Mm... as you can see, I'm a very "multifaceted" if that's the right word, sometimes I'm selfish, sometimes I'm not, sometimes I'm quiet, sometimes I'm as loud as a stereo, sometimes I'm sad, but sometimes I'm happy without a reason, sometimes, I enjoy the silence, sometimes I just wanna yell, sometimes I cry, sometimes I laugh, sometimes I love, sometimes I hate -even though hate is a strong word-, sometimes I like sunny days, sometimes I just wanna see the rain fall down, but I'm always myself, it is better to be yourself, than, pretend to be someone you're not, 'cause that were the lies, and problems are born. So don't let anyone or anything charges you, well sometimes, people changes their attitude, and that's right if their doing it, accidentally, 'cause that is the course of nature, but if someone want to change your ways don't aloud them, it is just not right, BE UNIQUE, BE YOURSELF.




-Regards from Mexico to the world!-
-Thank´s for all the people, who's actually reading this blog, I know sometimes, it may be dull, or I don't know but I promise I'll get better with time, thanks Russia and Germany, I can't believe you read this, it is amazing what Internet can do. And if you own a blog, and if you like mine, I'll be happy if you followed me so I can follow your blog too!: Anyway thank's and good afternoon!-

"See you later, alligators"-Eat, pray, love.














07/10/2011

This is my life.

OK this is my first post here in my new blog, actually, my first blog, I'm a bit excited though, 'cause I'd never had one before, but let me tell you that I'm not a common person, let me tell you what I think about life.

Life, what's the sense of living if there are not obstacles in our way?, I know It may sound cheesy, but I think that's what life is, -the interesting of living is the possibility to make your dreams come true- that little phrase there  was written by Paulo Coelho, one of my biggest inspirational persons! 

Sometimes life hits you where it hurts you the most, but you gotta take it, and live with it, 'cause somehow pain it's something that tells you that you're alive, and every time that pain will be bigger and bigger because you're actually growing up and they say that when you grow up you have a lot of responsibilities and other stuff I can't remember.

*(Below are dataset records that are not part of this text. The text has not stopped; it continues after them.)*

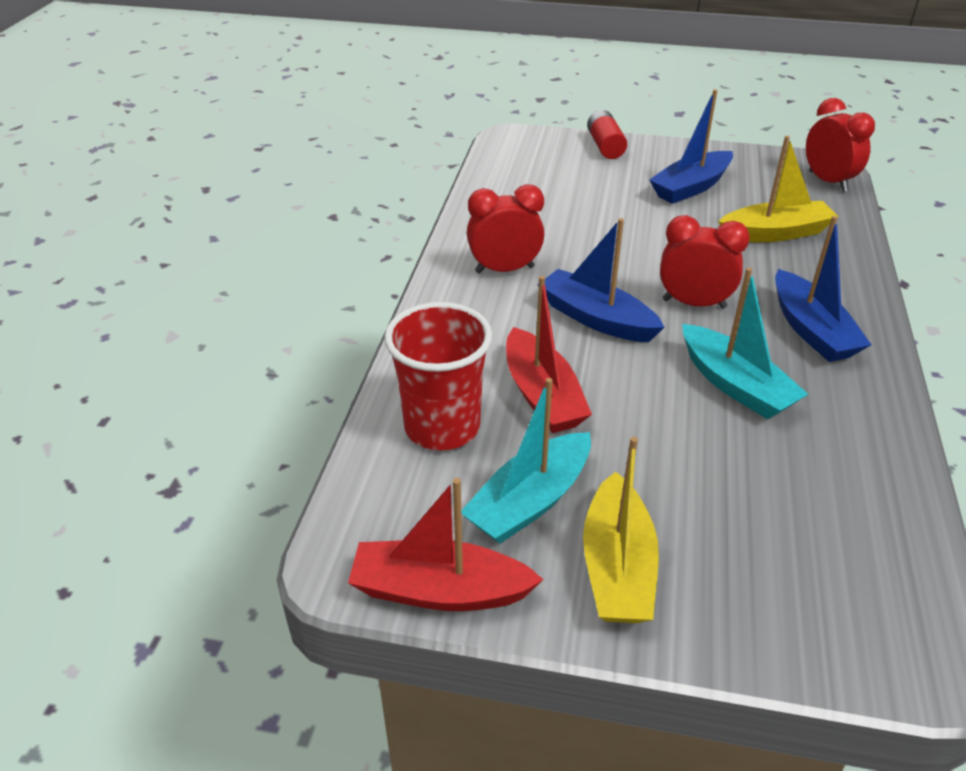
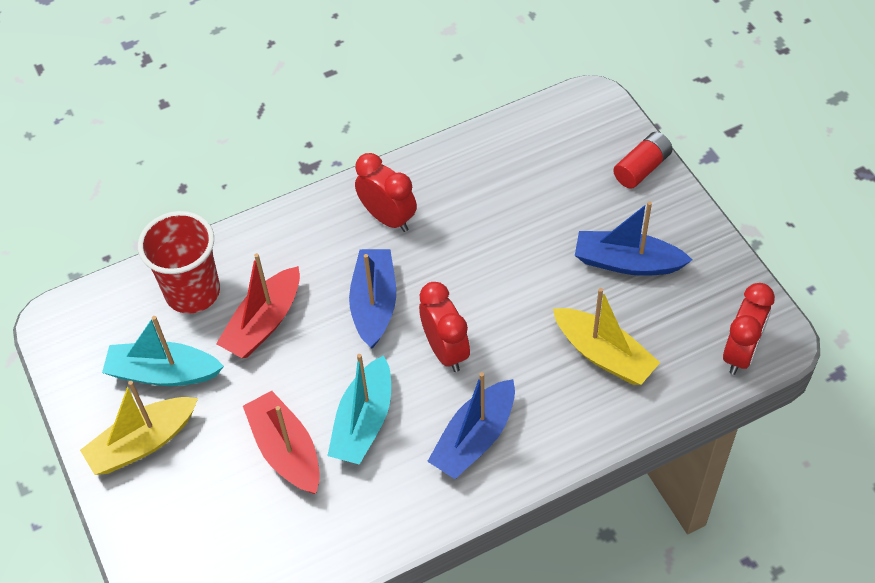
camera: 55 degrees right, 15 degrees up
red boat [348,478,544,611] -> red boat moved to [243,391,320,494]

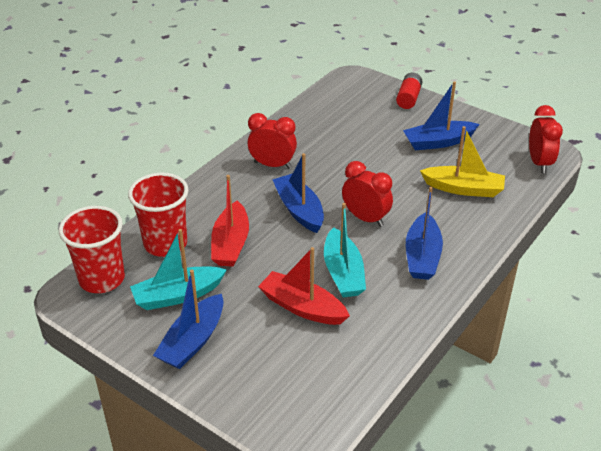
camera: 30 degrees left, 15 degrees down
yellow boat [80,381,198,475] -> blue boat [153,270,224,369]
none -> red cup [59,206,125,293]

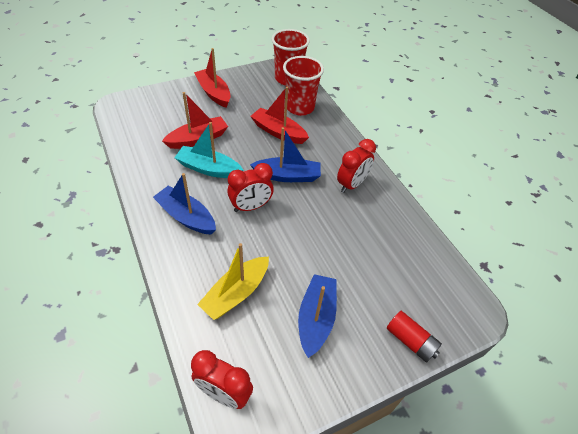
camera: 115 degrees right, 10 degrees up
turquoise boat [130,229,227,310] -> none
blue boat [153,270,224,369] -> red boat [194,48,230,108]

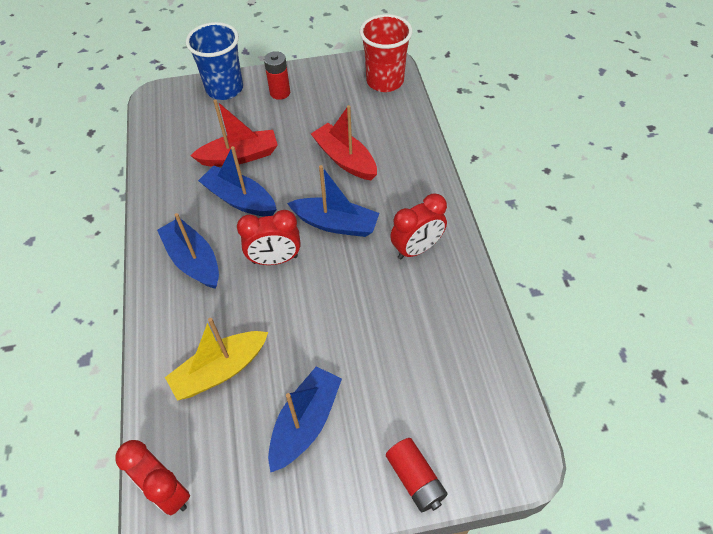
camera: 20 degrees right, 5 degrees up
turquoise boat [174,122,243,178] -> blue boat [198,146,277,217]
red boat [194,48,230,108] -> red battery [264,51,290,100]
red cup [283,56,324,116] -> none
none -> blue cup [185,22,243,100]

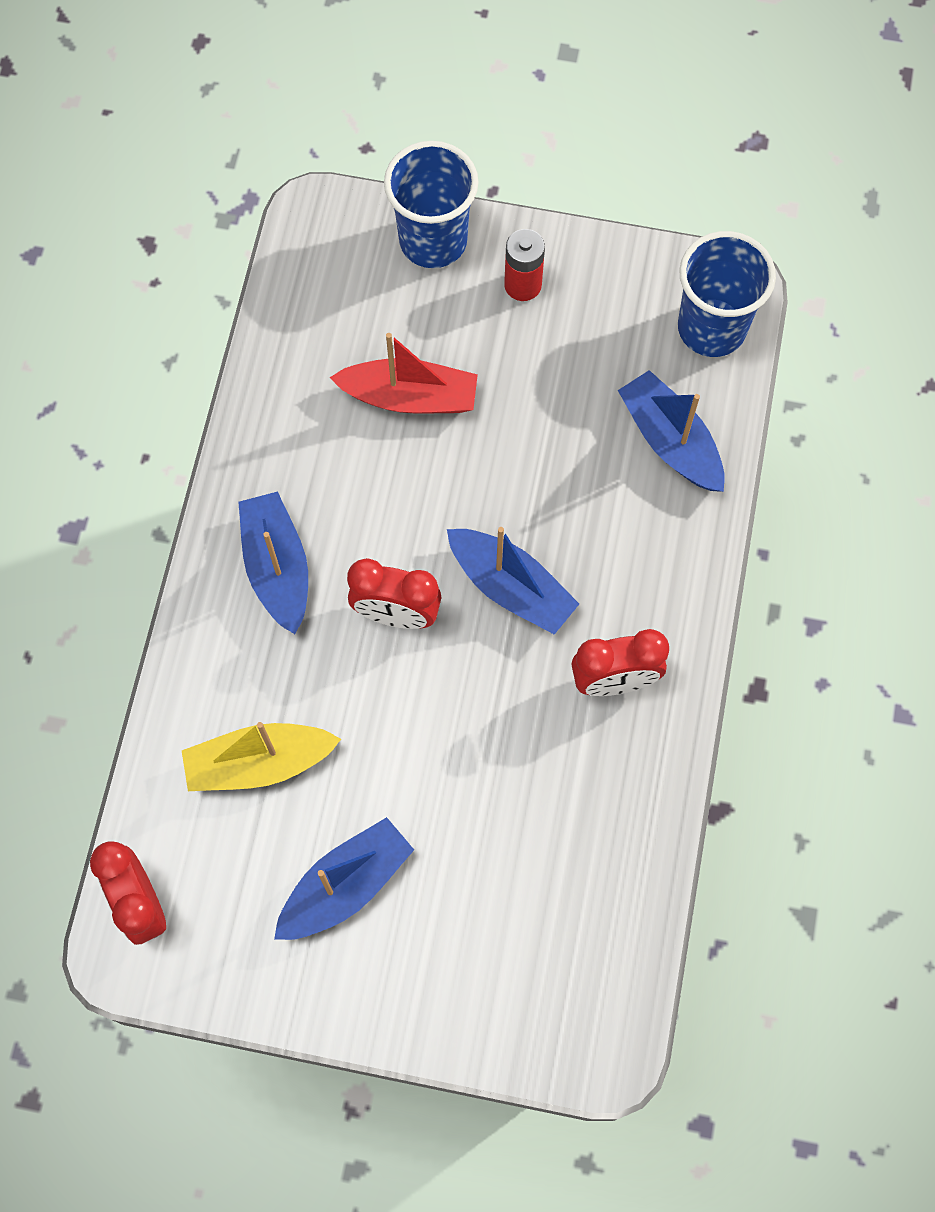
camera: 20 degrees right, 15 degrees up
blue boat [198,146,277,217] -> blue boat moved to [618,370,725,492]
red boat [311,105,377,180] -> none
red cup [359,14,413,92] -> blue cup [678,231,776,357]
red battery [386,438,447,512] -> none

So grab you armor and keep fighting for your dreams, please, please, don't listen to the stupid people that says that "dreams are only dreams & just that, they will never came true", 'cause their wrong, so wrong, 'cause if you want something so badly, you can actually get there, but it takes a lot things, things like courage, hope, braveness, faith,etc.
 And they're saying, that dreams can't come true because they lost those things on the way when they were fighting for their dreams, so my today's advice  is NEVER GIVE UP TO ANYTHING or ANYONE just keep on fighting.